The uop format is somewhat different inside the out-of-order core (ROB and RS), aka back-end (after the issue/rename stage). The int/FP physical register files each have 168 entries in Haswell, so each register field in a uop needs to be wide enough to address that many.
Since the renamer is there in the HW, we'd probably be better off using it, instead of feeding statically scheduled instructions directly to the back-end. So we'd get to work with a set of registers as large as the x86 architectural registers + microcode temporaries, not more than that.
The back-end is designed to work with a front-end renamer that avoids WAW / WAR hazards, so we couldn't use it like an in-order CPU even if we wanted to. It doesn't have interlocks to detect those dependencies; that's handled by issue/rename.
It might be neat if we could feed uops into the back-end without the bottleneck of the issue/rename stage (the narrowest point in modern Intel pipelines, e.g. 4-wide on Skylake vs. 4 ALU + 2 load + 1 store ports in the back-end). But if you did that, I don't think you can statically schedule code to avoid register reuse and stepping on a result that's still needed if a cache-miss stalled a load for a long time.

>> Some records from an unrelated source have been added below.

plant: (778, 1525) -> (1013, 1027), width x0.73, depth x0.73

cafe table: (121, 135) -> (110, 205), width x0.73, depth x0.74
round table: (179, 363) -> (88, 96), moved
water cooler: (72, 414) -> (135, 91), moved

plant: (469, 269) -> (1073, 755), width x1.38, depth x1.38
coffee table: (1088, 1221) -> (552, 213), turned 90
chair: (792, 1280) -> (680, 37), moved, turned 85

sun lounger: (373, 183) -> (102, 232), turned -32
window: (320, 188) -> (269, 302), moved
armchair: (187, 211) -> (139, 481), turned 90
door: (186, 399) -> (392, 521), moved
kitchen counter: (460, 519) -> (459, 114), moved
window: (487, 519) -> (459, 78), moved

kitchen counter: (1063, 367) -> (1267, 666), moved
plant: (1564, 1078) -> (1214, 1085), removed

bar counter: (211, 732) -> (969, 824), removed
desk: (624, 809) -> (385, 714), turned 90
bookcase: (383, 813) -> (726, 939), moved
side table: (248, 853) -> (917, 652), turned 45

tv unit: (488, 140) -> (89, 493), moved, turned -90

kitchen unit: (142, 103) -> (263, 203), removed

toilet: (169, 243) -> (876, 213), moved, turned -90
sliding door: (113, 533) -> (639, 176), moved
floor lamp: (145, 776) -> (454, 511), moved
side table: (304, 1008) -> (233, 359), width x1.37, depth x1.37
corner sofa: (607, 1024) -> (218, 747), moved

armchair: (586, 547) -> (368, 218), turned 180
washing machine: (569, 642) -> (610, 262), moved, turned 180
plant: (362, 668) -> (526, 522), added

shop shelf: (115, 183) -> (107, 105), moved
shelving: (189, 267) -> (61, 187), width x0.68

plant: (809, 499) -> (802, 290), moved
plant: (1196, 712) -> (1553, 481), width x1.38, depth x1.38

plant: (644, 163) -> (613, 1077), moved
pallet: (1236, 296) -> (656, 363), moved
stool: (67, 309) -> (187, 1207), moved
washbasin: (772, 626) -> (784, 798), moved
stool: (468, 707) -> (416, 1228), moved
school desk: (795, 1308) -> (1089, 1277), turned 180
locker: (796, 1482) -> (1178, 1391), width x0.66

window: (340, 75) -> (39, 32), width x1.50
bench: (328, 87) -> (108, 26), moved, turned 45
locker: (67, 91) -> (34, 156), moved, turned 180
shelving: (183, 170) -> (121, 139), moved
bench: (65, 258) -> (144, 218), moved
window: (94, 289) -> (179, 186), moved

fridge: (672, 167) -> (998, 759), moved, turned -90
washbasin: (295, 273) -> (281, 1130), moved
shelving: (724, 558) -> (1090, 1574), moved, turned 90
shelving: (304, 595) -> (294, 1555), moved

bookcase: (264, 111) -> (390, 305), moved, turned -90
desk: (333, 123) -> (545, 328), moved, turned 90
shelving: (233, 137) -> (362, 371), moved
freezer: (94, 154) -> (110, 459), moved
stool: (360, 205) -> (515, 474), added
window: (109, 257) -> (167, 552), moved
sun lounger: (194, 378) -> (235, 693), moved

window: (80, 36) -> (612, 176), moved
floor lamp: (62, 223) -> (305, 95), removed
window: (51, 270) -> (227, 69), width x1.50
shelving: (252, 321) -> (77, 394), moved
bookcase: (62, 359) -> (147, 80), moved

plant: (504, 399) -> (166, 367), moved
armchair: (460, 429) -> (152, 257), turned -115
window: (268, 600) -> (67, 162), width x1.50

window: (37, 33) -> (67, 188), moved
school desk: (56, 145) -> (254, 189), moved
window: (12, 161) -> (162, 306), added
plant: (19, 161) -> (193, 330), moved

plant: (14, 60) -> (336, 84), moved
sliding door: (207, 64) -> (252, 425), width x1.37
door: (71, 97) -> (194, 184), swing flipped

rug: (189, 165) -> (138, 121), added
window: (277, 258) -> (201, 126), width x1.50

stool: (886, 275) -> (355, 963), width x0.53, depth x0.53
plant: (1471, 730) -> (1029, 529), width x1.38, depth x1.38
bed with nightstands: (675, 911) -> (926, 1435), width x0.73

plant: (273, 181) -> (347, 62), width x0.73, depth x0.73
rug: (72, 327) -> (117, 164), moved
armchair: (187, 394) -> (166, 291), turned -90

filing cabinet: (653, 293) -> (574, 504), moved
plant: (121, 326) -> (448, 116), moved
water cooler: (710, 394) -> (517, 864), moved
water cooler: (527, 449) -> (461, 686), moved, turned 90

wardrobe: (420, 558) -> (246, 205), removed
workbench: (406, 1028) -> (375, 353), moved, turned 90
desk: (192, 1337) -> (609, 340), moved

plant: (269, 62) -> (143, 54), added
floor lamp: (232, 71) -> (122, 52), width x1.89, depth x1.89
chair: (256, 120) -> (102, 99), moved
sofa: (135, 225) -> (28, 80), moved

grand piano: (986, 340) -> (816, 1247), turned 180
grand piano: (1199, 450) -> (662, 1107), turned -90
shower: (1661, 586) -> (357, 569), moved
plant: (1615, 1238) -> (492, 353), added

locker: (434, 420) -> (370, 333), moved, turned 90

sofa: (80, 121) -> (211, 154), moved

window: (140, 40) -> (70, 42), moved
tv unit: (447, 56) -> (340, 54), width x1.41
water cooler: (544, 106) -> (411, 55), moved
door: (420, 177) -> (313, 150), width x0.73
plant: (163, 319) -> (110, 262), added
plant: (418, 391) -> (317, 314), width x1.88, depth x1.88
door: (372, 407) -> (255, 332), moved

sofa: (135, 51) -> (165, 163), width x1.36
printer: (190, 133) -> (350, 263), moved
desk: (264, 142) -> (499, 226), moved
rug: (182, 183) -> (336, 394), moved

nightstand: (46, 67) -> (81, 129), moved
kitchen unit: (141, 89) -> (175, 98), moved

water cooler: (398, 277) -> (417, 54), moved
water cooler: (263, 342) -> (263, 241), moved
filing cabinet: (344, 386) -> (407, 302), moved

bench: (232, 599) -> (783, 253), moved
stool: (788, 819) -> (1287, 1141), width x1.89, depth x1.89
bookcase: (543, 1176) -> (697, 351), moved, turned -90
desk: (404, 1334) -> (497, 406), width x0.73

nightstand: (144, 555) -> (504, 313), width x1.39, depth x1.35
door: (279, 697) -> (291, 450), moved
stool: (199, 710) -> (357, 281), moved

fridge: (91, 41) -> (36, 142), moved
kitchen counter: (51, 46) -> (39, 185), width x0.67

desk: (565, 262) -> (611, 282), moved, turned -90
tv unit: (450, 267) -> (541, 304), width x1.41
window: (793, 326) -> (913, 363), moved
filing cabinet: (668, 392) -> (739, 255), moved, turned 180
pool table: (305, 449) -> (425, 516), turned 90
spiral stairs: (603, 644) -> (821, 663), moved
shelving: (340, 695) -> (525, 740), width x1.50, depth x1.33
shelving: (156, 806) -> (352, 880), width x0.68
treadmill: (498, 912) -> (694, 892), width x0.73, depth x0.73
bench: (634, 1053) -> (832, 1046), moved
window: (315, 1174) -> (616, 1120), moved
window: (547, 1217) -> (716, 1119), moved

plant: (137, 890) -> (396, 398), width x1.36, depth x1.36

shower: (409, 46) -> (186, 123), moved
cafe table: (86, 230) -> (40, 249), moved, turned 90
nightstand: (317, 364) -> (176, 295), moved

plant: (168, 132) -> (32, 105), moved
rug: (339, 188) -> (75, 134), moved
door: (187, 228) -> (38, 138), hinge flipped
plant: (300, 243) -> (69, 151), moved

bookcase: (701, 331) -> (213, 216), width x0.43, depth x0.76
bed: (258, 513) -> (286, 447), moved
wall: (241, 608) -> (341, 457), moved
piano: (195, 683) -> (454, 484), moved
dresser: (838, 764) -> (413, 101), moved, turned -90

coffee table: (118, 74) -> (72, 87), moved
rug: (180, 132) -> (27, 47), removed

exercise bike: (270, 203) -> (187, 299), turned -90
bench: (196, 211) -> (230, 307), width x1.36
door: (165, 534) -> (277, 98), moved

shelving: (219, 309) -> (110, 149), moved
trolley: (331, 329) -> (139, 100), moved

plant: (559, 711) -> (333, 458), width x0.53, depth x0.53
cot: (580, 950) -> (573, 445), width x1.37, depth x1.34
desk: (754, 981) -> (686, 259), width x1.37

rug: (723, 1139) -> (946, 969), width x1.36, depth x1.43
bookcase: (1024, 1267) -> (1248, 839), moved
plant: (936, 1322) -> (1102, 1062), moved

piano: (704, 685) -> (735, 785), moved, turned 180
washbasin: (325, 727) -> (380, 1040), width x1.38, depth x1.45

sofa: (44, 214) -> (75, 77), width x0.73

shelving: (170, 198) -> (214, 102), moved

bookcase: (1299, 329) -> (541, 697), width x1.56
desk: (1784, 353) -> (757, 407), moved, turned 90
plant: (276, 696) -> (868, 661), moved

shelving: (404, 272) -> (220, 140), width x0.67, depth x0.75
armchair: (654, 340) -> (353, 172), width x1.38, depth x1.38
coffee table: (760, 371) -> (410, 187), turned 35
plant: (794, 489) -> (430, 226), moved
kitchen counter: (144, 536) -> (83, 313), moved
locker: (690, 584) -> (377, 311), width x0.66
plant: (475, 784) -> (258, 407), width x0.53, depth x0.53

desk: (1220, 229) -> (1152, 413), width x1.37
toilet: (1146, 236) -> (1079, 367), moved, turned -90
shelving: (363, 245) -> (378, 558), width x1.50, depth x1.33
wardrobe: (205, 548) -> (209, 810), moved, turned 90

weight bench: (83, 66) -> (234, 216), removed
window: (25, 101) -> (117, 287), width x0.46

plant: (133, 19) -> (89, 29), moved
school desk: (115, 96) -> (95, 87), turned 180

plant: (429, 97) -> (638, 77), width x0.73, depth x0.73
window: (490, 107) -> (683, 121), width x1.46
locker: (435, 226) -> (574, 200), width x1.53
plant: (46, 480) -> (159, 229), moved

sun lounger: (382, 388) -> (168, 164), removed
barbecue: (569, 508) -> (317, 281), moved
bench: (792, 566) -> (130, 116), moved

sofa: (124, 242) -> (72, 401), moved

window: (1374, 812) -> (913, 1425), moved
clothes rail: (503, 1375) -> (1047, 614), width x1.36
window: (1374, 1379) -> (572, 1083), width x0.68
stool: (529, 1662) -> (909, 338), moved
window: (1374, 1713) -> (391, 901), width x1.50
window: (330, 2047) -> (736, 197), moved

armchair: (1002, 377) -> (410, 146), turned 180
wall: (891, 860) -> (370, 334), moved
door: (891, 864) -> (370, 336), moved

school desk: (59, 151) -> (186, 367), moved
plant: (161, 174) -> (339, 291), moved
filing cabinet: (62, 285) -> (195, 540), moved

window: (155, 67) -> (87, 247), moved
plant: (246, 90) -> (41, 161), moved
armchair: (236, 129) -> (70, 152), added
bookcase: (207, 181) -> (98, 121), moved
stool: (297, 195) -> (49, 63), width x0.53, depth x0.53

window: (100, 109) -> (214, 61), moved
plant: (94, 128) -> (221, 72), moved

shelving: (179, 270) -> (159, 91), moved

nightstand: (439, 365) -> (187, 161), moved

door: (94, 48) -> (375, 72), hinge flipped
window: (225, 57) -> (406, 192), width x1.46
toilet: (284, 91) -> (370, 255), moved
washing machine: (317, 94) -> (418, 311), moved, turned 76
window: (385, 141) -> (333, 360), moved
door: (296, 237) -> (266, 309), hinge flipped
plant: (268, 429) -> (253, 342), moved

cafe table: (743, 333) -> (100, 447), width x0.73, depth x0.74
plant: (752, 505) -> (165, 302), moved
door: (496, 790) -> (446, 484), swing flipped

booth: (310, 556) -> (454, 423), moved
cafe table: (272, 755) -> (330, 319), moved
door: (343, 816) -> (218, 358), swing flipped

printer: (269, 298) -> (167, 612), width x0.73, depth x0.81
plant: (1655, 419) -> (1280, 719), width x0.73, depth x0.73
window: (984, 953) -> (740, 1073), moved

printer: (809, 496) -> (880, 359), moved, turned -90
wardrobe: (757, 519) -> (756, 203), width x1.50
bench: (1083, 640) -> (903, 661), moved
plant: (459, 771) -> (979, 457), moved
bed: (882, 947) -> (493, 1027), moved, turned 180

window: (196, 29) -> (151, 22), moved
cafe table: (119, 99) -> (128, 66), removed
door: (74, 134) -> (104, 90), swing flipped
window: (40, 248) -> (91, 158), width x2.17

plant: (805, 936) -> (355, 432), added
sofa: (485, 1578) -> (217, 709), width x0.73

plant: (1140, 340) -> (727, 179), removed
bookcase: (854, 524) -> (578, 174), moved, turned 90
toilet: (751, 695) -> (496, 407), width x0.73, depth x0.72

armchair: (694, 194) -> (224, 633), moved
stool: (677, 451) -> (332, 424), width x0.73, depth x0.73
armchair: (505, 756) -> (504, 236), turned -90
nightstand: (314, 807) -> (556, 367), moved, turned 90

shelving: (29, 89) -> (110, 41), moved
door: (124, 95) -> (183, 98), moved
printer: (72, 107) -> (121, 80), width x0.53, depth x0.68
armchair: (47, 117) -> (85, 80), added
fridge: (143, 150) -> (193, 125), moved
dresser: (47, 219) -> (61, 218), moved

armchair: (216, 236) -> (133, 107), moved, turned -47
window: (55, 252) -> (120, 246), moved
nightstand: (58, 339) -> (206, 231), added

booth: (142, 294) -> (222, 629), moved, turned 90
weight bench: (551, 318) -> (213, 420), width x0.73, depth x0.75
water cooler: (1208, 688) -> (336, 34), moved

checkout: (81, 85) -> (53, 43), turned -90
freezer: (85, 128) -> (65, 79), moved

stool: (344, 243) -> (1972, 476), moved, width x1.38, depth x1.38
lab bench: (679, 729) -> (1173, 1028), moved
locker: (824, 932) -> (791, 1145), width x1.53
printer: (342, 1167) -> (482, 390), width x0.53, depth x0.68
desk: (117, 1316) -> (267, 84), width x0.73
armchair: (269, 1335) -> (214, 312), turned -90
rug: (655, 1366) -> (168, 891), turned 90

So we pretty much need to feed uops to the issue/rename stage, probably only bypassing decode, not the uop cache or IDQ. Then we get normal OoO exec with sane hazard detection. The register allocation table is only designed to rename 16 + a few integer registers onto the 168-entry integer PRF. We couldn't expect the HW to rename a larger set of logical registers onto the same number of physical register; that would take a larger RAT.